◆ **Texto fornecido**
☆ ☆ ☆ ☆

Ou seja: os hábitos de leitura e consumo mudaram, as plataformas mudaram. Por que continuar medindo o sucesso pelas mesmas métricas do século passado?

O questionamento também vem dos caras do Bleeding Cool. De acordo com o colunista Joe Glass, se fizermos uma comparação mês a mês entre os títulos cancelados e aqueles que sobreviveram, os números flutuam bastante. “Por exemplo, em outubro, comparando apenas números brutos. Luke Cage vendeu mais do que Old Man Logan e Daredevil. Em junho, o primeiro número de Iceman bateu o Demolidor também. Se estes títulos cancelados tão vendendo o mesmo ou um pouco melhor do que personagens clássicos da Marvel, por que eles foram cortados ao invés daqueles com personagens brancos, cis, hétero?”.

A Marvel pode ter todas as justificativas do mundo. Mas, para quem sabe olhar nas malditas das entrelinhas, tudo soa NO MÍNIMO estranho.

Agora, junte os termos de uso do Creat Your Own com estes cancelamentos certeiros e tempere com uma coisinha chamada Legacy. Que, esperneiem os cabeças da editora ou não, é uma clara tentativa de fazer um Rebirth, no mesmo esquema da DC Comics.

☆ ☆ ☆ ☆

◆ **Dados extraídos**
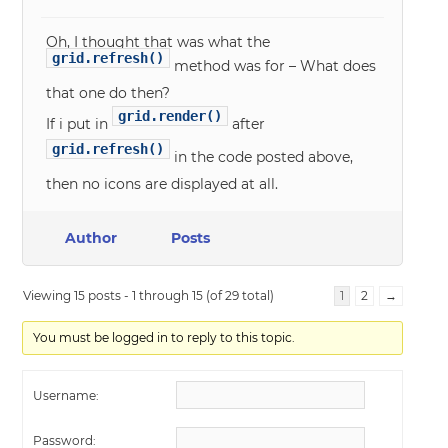
Oh, I thought that was what the
grid.refresh()
method was for – What does
that one do then?
grid.render()
If i put in
after
grid.refresh()
in the code posted above,
then no icons are displayed at all.
Author
Posts
Viewing 15 posts - 1 through 15 (of 29 total)
1
2
→
You must be logged in to reply to this topic.
Username:
Password:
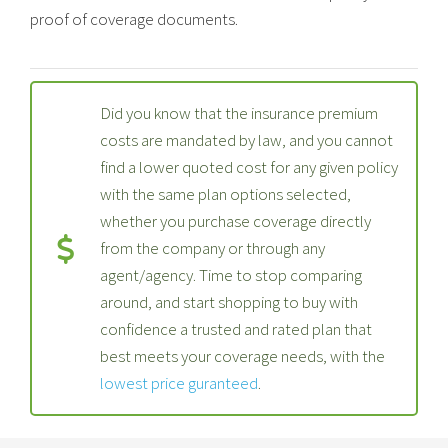
proof of coverage documents.
Did you know that the insurance premium
costs are mandated by law, and you cannot
find a lower quoted cost for any given policy
with the same plan options selected,
whether you purchase coverage directly
from the company or through any
agent/agency. Time to stop comparing
around, and start shopping to buy with
confidence a trusted and rated plan that
best meets your coverage needs, with the
lowest price guranteed
.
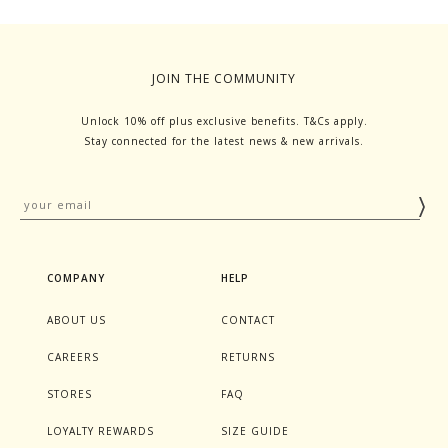
JOIN THE COMMUNITY
Unlock 10% off plus exclusive benefits. T&Cs apply.
Stay connected for the latest news & new arrivals.
COMPANY
HELP
ABOUT US
CONTACT
CAREERS
RETURNS
STORES
FAQ
LOYALTY REWARDS
SIZE GUIDE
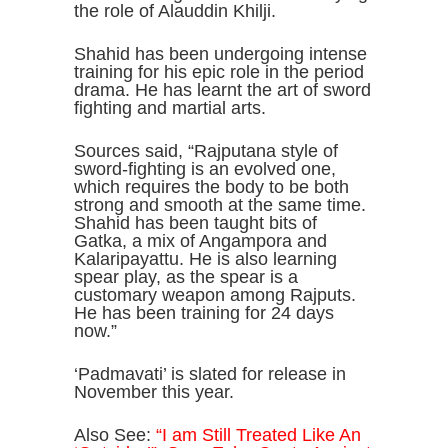
the role of Alauddin Khilji.
Shahid has been undergoing intense
training for his epic role in the period
drama. He has learnt the art of sword
fighting and martial arts.
Sources said, “Rajputana style of
sword-fighting is an evolved one,
which requires the body to be both
strong and smooth at the same time.
Shahid has been taught bits of
Gatka, a mix of Angampora and
Kalaripayattu. He is also learning
spear play, as the spear is a
customary weapon among Rajputs.
He has been training for 24 days
now.”
‘Padmavati’ is slated for release in
November this year.
Also See:
“I am Still Treated Like An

☆ ☆ ☆ ☆

◆ **Tarefas**
(a) Responda, com base no texto sobre os cancelamentos da Marvel:
(i) Qual colunista do Bleeding Cool é citado?
(ii) Em junho, qual título bateu o Demolidor?
(iii) O texto diz que a Legacy segue o mesmo esquema de qual editora?
(b) Edite o trecho do texto sobre os cancelamentos da Marvel que começa em "Agora, junte os" e termina em "da DC Comics.", trocando "Legacy" por "Legado".

◆ **Respostas**
(a)
(i) Joe Glass.
(ii) O primeiro número de Iceman.
(iii) Da DC Comics.

(b)
Agora, junte os termos de uso do Creat Your Own com estes cancelamentos certeiros e tempere com uma coisinha chamada Legado. Que, esperneiem os cabeças da editora ou não, é uma clara tentativa de fazer um Rebirth, no mesmo esquema da DC Comics.